Monday, April 18, 2011

The Politics Of Fad Diets

The GOP’s “tax and spend liberal” label notwithstanding, President Obama is apparently America’s biggest tax cutter in 60 years:
According to the Tax Policy Center, Federal taxes are lower than at any time since 1955. Obama has now reduced taxes by more than any president since Dwight D. Eisenhower.

According to the Orange County Register, “For the past two years, a family of four earning the median income has paid less in federal income taxes than at any time since at least 1955, according to the Tax Policy Center. All federal, state and local taxes combined are a lower percentage of per-capita income than at any time since the 1960s, according to the Tax Foundation. The highest income-tax bracket is its lowest since 1992. At 35 percent, it’s well below the 50 percent mark of much of the 1980s and the 70 percent bracket of the 1970s.”

So where are all the fucking jobs and economic growth that’s supposed to shower down upon us like manna from heaven? And how come no one ever challenges the righties on their steadfast belief in tax cuts as economic stimulus? Every time a Bob Schaeffer or Tweety or George Stuffinenvelopes interviews a GOPer about this, we get the same old line about tax cuts stimulating the economy and no one ever says, “well, it hasn’t yet!” I just don’t get it. It’s become almost ingrained in the national psyche that right wing voodoo economics works, when in fact it’s a fairy tale.

You want to know why a big swath of America votes against its own self-interest? It’s something every snake oil salesman, self-help guru and fad diet author knows: tell people what they want to hear and they’ll buy it every damn time. It doesn’t even have to work, as long as the people really, really want it to work. People want to think "the secret" to winning the lottery is to repeat some prosperity affirmation over and over. People want to think they can lose weight eating bacon and eggs and eschewing the toast and fruit. And people want to think the key to kickstarting the economy is to not pay taxes or invest in the country at all, but instead take all the goodies and let some invisible, magical force make everything alright, somehow.
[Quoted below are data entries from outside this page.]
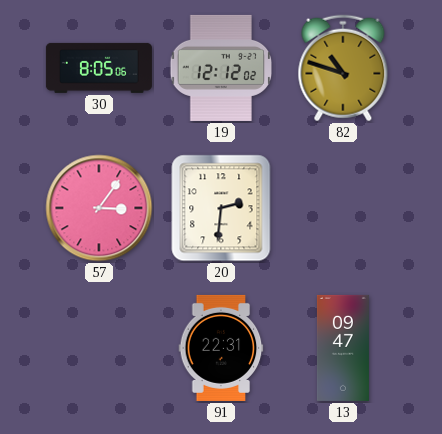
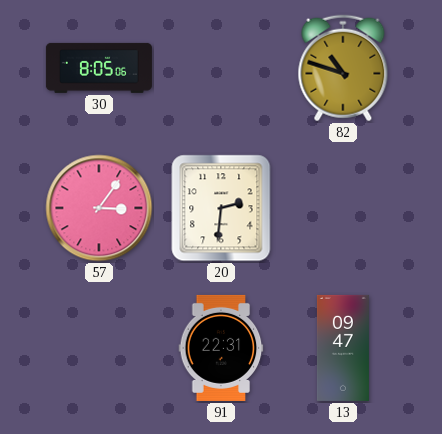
19: 12:12 -> none
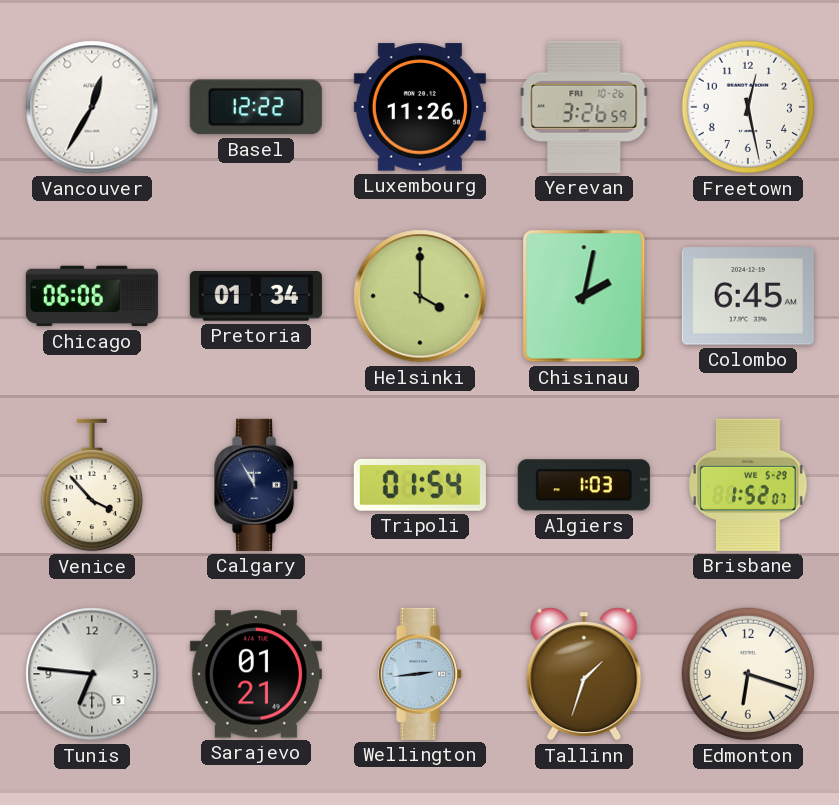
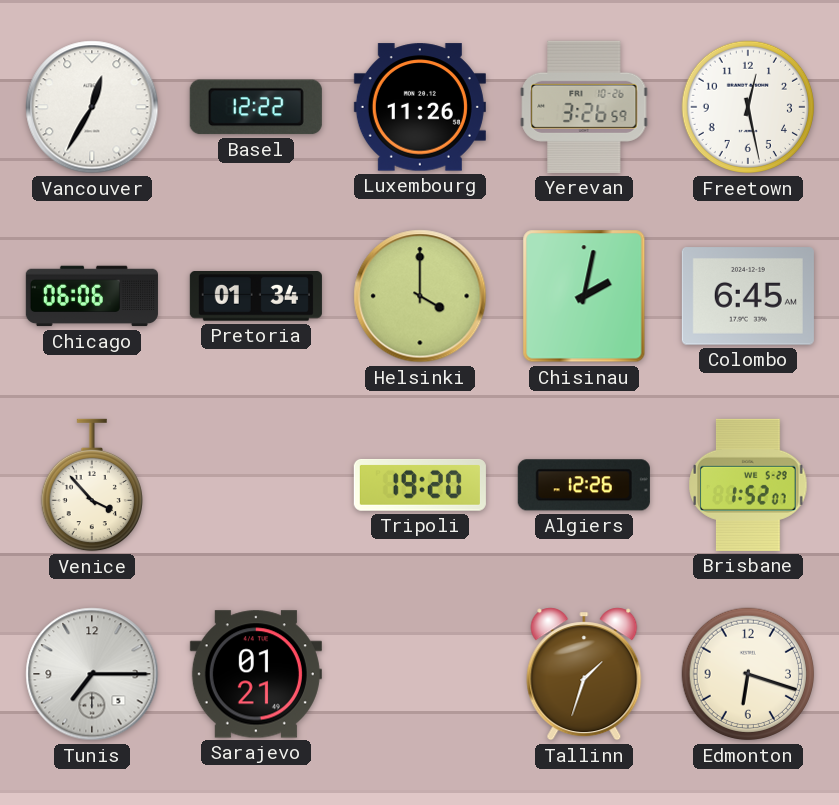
Calgary: 11:55 -> none
Tripoli: 01:54 -> 19:20
Algiers: 1:03 -> 12:26
Tunis: 6:46 -> 7:15
Wellington: 2:44 -> none
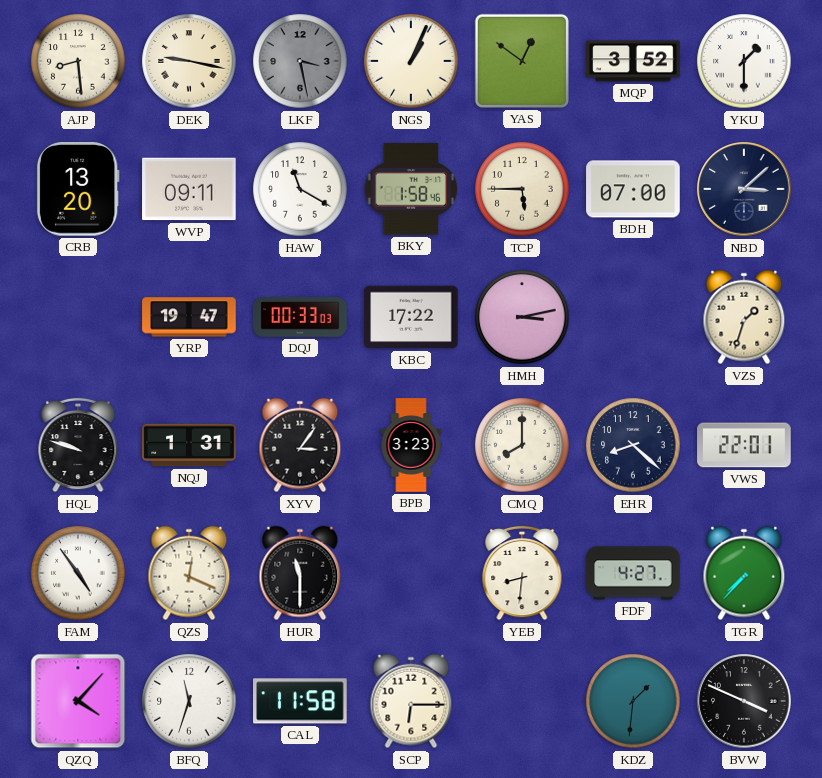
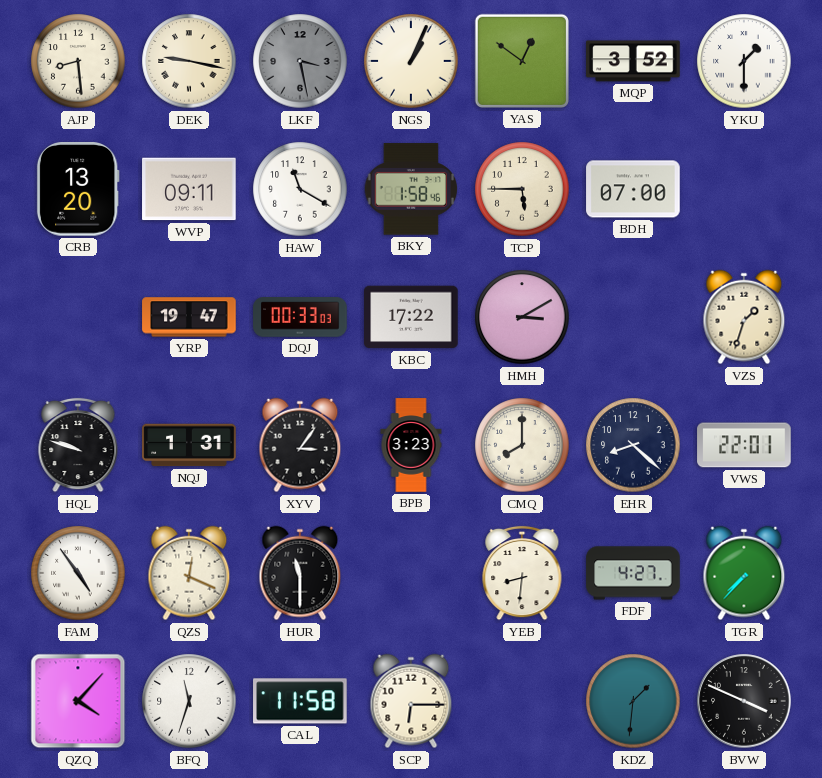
NBD: 3:08 -> none
HMH: 3:13 -> 3:10
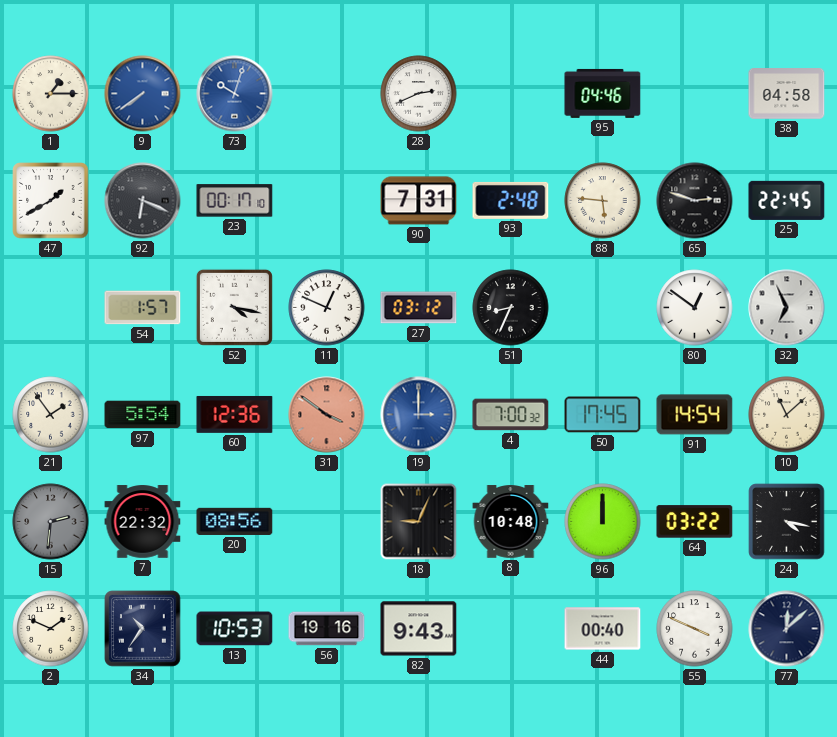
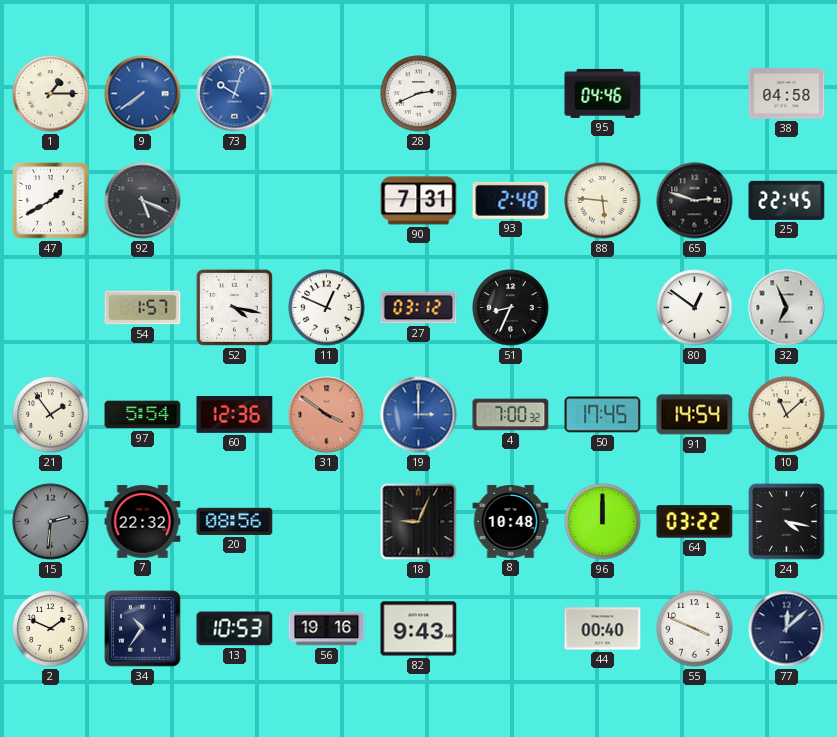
92: 6:19 -> 5:19
23: 00:17 -> none
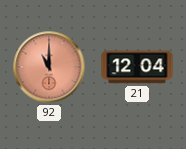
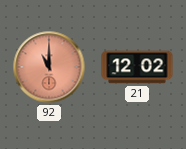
21: 12:04 -> 12:02
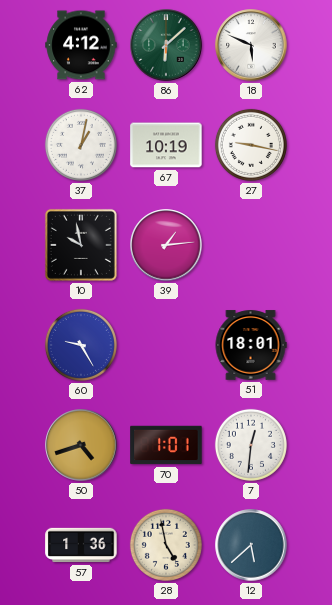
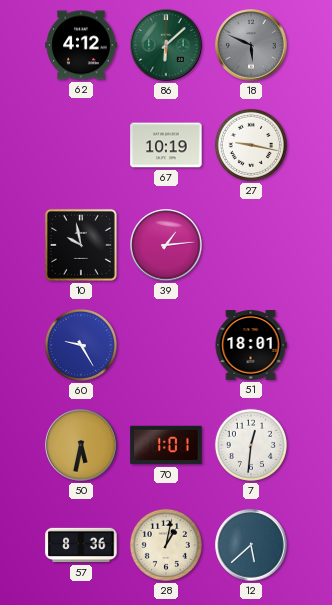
18 dial: white -> grey
37: 1:02 -> none
50: 4:42 -> 5:32
57: 1:36 -> 8:36
28: 4:58 -> 1:02
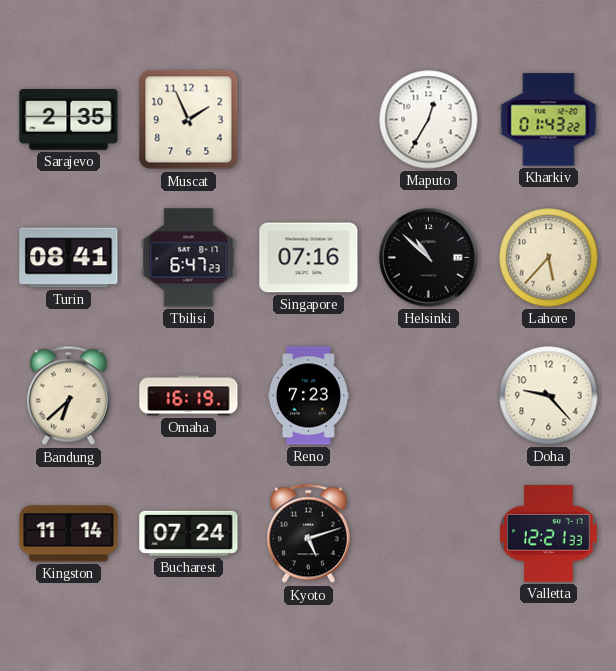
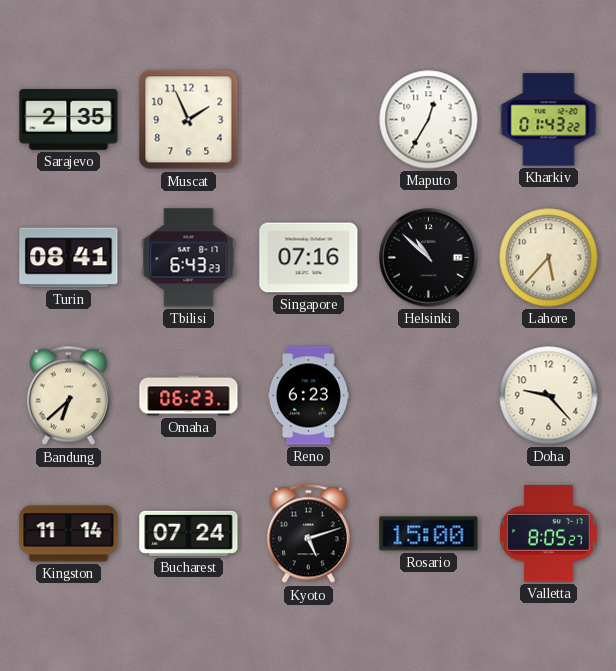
Tbilisi: 6:47 -> 6:43
Omaha: 16:19 -> 06:23
Reno: 7:23 -> 6:23
Rosario: none -> 15:00
Valletta: 12:21 -> 8:05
This is also why right-wing Christianity is so compelling: people want to believe that Jesus preached self-reliance and pulling yourself up by your bootstraps, they want to justify ignoring the human and environmental toll our standard of living exacts. We don't want to change, because we're human beings and we're more afraid of change than anything else.

Doug J has more ....

.... as does Andrew Sullivan:

The much bigger problem with the GOP plan is its view of taxes. Even though we have historically low income tax rates for high-earning individuals, even though revenues have collapsed in the recession, even though we have empirically discovered that big tax cuts have not generated more economic growth, the GOP still insists on reforming taxes not to raise revenue but to reduce it. This is where the whole thing gets surreal. The very Laffer untruth that sank America into debt in the early 1990s s one still being peddled against all the relevant evidence to guide us through the next few decades. In my view, if we maintain that ideological fantasy, the US will become a banana republic in short order.

Yes, dear. Thanks for noticing. This is why we call them “Banana Republicans.” Again: the GOP is no longer the “Daddy Party.” They’re the “tell the chumps whatever they want to hear” Party. Weave some feel-good fantasy to keep the kids happy so they can go off drinking with their buddies and gambling at the Wall Street casino.

It's not surreal, sweetie. It's pathological.